* Estratto del documento *
----------

Il lavoro della Telkes sull’energia solare è continuato, sempre ispirato all’idea originale, molto “ecologica” e ”sostenibile”, di “consumare” meno energia fossile e di risolvere problemi umani, di mancanza di beni essenziali, dall’acqua potabile al calore per cuocere; a lei si devono vari fornelli solari, molto semplici, per esempio costituiti da quattro pezzi di lamiera inclinati in modo da riflettere la radiazione solare su una pentola, posta nel “fuoco” di questo semplice collettore. I fornelli solari erano pensati per i paesi poverissimi, in cui le donne dei villaggi potessero
cuocere il cibo evitando di bruciare legno o carbonella in fornelli fumosi.

----------

* Dati in esame *
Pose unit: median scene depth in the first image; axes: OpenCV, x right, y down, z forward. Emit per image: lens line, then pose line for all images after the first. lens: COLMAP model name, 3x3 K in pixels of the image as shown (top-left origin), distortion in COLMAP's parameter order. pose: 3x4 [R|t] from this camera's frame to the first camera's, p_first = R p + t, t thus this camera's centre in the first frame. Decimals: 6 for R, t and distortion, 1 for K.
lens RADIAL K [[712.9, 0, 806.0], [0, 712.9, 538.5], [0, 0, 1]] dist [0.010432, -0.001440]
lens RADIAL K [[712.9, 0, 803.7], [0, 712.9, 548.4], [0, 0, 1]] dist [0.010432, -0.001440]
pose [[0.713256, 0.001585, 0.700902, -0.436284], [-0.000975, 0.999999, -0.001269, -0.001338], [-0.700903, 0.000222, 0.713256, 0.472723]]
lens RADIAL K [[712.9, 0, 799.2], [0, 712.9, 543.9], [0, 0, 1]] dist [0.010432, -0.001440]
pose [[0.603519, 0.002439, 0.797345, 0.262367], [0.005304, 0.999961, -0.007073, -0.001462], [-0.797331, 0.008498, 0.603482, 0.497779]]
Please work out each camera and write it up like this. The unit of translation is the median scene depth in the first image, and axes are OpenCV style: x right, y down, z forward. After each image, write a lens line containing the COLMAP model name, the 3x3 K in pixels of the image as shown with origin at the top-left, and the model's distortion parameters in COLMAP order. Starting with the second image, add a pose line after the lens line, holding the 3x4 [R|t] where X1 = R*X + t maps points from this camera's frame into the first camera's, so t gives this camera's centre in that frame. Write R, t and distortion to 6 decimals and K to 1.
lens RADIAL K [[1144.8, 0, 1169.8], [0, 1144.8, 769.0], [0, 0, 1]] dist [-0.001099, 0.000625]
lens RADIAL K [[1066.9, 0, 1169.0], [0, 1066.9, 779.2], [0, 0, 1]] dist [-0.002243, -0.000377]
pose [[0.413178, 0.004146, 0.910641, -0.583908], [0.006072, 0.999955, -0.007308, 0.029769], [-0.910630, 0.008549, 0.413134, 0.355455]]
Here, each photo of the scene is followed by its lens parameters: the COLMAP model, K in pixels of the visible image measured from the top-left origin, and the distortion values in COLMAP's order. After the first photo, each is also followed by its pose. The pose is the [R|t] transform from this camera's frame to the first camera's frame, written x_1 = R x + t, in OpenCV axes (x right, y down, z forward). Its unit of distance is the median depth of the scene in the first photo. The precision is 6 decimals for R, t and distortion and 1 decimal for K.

----------

* Istruzioni operative *
1. Trascriva tutto il brano sull'energia solare a partire dalle parole "Il lavoro della" fino alle parole "in fornelli fumosi.", senza alcuna modifica.
2. Riassuma in due frasi il brano sull'energia solare.

* Soluzioni *
1.
Il lavoro della Telkes sull’energia solare è continuato, sempre ispirato all’idea originale, molto “ecologica” e ”sostenibile”, di “consumare” meno energia fossile e di risolvere problemi umani, di mancanza di beni essenziali, dall’acqua potabile al calore per cuocere; a lei si devono vari fornelli solari, molto semplici, per esempio costituiti da quattro pezzi di lamiera inclinati in modo da riflettere la radiazione solare su una pentola, posta nel “fuoco” di questo semplice collettore. I fornelli solari erano pensati per i paesi poverissimi, in cui le donne dei villaggi potessero
cuocere il cibo evitando di bruciare legno o carbonella in fornelli fumosi.

2. Il lavoro della Telkes sull'energia solare è proseguito con l'intento di consumare meno energia fossile e di risolvere problemi umani legati alla mancanza di beni essenziali, dall'acqua potabile al calore per cuocere. A lei si devono vari fornelli solari molto semplici, pensati per i paesi poverissimi affinché le donne dei villaggi potessero cuocere il cibo senza bruciare legno o carbonella in fornelli fumosi.